Азгулуй приказал воинам остановиться, спешился и склонился над явственно видными на песке отпечатками конских копыт. Туряк, недолго думая, последовал его примеру.
– Большой отряд прошёл, – сказал хан, тщательно осмотрев следы. – След свежий.
– Думаешь, Метагай? – спросил боярин.
Азгулуй пожал плечами:
– Откуда знать?
– Что будем делать, хан? – Туряк опасливо огляделся по сторонам.
Конечно, было бы славно полонить сего Метагая, думалось ему. Но что-то не очень хочется гоняться за ним по степи. Стрела какая лихая, шальная, и во гроб ляжешь, боярин Туряк.
– Знаю, как догнать Метагая, – лукаво сощурив глаза, отозвался после недолгого молчания Азгулуй.
– Что ж, погоним? Не опасно ли?
– Погоним, боярин. – Азгулуй презрительно усмехнулся, вскочил на коня, взмахнул нагайкой и, увлекая за собой остальных торков и русов, ринулся галопом через пересохшее русло.

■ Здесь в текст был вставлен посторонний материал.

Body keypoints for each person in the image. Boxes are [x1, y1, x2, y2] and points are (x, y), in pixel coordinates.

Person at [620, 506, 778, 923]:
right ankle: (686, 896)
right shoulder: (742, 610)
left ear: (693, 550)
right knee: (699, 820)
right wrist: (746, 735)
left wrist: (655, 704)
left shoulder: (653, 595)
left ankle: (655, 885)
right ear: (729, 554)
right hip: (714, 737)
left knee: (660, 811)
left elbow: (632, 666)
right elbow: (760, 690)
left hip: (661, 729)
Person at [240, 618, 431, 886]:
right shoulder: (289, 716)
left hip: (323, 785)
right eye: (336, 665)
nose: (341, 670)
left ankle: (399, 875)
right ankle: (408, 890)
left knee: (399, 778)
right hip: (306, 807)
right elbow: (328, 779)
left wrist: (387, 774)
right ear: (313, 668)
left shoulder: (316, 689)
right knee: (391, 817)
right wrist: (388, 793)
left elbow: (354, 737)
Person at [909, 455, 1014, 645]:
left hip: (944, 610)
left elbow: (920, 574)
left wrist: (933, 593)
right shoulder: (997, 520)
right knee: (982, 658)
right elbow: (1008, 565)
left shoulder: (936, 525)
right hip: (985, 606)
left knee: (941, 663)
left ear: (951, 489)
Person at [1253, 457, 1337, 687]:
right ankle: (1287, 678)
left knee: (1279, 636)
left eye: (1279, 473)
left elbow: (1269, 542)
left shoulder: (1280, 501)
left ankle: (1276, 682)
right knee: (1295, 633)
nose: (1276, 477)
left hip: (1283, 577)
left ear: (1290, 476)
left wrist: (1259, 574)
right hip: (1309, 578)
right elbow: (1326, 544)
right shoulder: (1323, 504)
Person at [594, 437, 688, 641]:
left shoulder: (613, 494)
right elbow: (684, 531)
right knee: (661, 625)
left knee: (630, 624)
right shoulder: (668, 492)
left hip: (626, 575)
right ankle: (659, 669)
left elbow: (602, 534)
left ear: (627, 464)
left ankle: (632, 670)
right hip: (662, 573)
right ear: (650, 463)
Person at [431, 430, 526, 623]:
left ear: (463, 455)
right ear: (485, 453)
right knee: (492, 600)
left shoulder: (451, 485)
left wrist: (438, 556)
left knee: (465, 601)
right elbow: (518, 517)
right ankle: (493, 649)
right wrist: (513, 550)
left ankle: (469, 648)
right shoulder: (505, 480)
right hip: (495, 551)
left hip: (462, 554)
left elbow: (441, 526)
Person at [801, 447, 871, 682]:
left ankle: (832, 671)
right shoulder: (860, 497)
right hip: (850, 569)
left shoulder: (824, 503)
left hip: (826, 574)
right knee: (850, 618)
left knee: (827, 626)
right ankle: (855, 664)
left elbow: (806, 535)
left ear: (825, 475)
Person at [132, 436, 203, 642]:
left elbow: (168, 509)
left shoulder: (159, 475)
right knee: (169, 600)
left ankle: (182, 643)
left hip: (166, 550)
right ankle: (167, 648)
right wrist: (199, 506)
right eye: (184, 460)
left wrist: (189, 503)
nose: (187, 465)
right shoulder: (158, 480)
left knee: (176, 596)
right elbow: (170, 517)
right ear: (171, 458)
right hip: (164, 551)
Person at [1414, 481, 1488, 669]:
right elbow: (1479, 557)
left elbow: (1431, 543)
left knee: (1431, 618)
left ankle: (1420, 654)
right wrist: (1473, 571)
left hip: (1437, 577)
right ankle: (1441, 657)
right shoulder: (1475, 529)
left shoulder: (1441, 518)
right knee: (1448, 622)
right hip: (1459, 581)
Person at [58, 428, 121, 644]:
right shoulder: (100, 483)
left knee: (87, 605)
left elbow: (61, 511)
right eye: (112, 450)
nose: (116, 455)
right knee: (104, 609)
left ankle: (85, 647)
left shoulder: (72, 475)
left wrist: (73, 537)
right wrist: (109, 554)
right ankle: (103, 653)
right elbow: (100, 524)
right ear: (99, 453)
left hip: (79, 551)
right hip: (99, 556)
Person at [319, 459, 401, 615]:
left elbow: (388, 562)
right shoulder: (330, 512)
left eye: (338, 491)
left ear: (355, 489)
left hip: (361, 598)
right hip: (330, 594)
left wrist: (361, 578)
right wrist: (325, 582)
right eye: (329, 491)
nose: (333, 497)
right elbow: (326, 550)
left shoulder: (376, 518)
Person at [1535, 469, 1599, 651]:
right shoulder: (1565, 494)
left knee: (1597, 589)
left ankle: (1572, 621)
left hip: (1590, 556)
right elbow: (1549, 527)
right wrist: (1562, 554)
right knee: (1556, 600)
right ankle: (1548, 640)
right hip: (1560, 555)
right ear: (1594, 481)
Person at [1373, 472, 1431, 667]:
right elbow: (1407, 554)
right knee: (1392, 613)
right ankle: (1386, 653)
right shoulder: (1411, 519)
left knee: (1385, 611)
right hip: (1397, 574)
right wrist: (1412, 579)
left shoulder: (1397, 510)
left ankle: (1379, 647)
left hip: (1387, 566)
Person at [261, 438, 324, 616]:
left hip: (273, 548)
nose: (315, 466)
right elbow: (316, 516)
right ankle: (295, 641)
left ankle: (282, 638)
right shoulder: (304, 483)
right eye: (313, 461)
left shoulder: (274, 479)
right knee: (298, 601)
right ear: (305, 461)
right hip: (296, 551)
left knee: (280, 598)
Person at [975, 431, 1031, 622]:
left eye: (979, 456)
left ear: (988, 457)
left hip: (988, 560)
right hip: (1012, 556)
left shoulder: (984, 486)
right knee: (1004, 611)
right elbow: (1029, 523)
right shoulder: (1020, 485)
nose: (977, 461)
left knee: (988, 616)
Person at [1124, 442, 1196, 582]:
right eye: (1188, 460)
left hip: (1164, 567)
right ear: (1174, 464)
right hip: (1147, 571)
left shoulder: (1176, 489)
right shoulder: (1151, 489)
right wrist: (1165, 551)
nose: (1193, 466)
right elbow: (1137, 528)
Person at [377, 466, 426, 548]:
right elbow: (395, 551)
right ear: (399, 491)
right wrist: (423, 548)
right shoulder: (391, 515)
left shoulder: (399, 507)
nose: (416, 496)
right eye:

Дальше всё происходило для Туряка будто во сне. Сначала неистовая скачка, свист ветра в ушах, перепуганная стая галок над степью, коршун, парящий высоко в небе, затем – дикие вопли, гортанные крики, ржание обезумевших, извивающихся свечой коней, лязг сверкающих сабель.
Кто-то налетел на Туряка, хватил его по голове саблей, но боярин успел увернуться, и лишь скользнуло смертоносное оружие по шелому, лязгнула сталь по стали; кого-то Туряк рубанул наотмашь, от души, а потом он словно очнулся ото сна, перевёл дух и понял, что сидит уже не на коне, но на земле, а сражающиеся ускакали куда-то в сторону. Рядом с боярином корчился в предсмертных судорогах торок – не свой, чужой, – хрипел что-то неразборчивое, непонятное, изо рта его хлестала кровь.
Туряк встал и осмотрелся. Вдали, возле небольшой рощицы двое торков волокли по земле опутанного арканами пленника. К Туряку на взмыленном скакуне подъехал обрадованный Азгулуй.
– Попался, разбойник! – воскликнул он, указывая на полоняника.
Торки с арканами остановились перед ханом, спешились и подняли на ноги облепленного комьями грязи могучего высокорослого человека средних лет. Очи пленника пылали яростью, рот его был аж перекошен от лютой злобы.
– Помесь шакала и свиньи! – Азгулуй выхватил из ножен саблю. – Заплатишь головой за пролитую кровь! Изменник! С кипчаками[99] снюхался, с Боняком Шелудивым, сыном собаки! Брод ему на Роси показал! Да падёт за это меч на твою голову!
– Постой, хан, не кипятись, – остановил его Туряк. – Мыслю, нет славы тебе пленника убивать. Пошлём его в Киев, ко князю Святополку. Пусть он и вершит над ним суд праведный. Уж князь, верно, не позабудет, кто татя сего полонил, в милости нам с тобой не откажет.
Азгулуй насупился, долго молчал, но в конце концов, тяжело вздохнув, согласился:
– Ты прав, боярин. В Киев отвезём Метагая.
Туряк улыбнулся. Что ж, Бог, кажется, смилостивился и послал ему утешение, надежду.
В груди боярина радостно заклокотало сердце. Может, место посадника в Турове или в Пинске и княжья сестра вовсе не потеряны для него навсегда? Как знать?
На обратном пути в Торческ Азгулуй спросил Туряка:
– Скажи, боярин, из каких мест род твой? Говоришь по-нашему хорошо, и лицом на нас похож, и имя у тебя как наше.
Туряк усмехнулся:
– Да нет, хан. С Волыни я. А имя – оно от Турьи, речка такая близ Луцка[100] есть. Волость моя родовая там.
На том разговор и кончился. Молча ехали они по степи, глядя на алеющую на западе вечернюю зарю. Заканчивался трудный, тяжёлый, но принёсший удачу день. Сколько таких дней будет у них здесь, на степном пограничье? Наверное, немало. Немало будет и обид, и досад, и пролитой крови. Вечное противоборство Руси и Степи, вечные стычки, вечные опасности – таков удел тех, кого забросила судьба на многострадальную землю Поросья.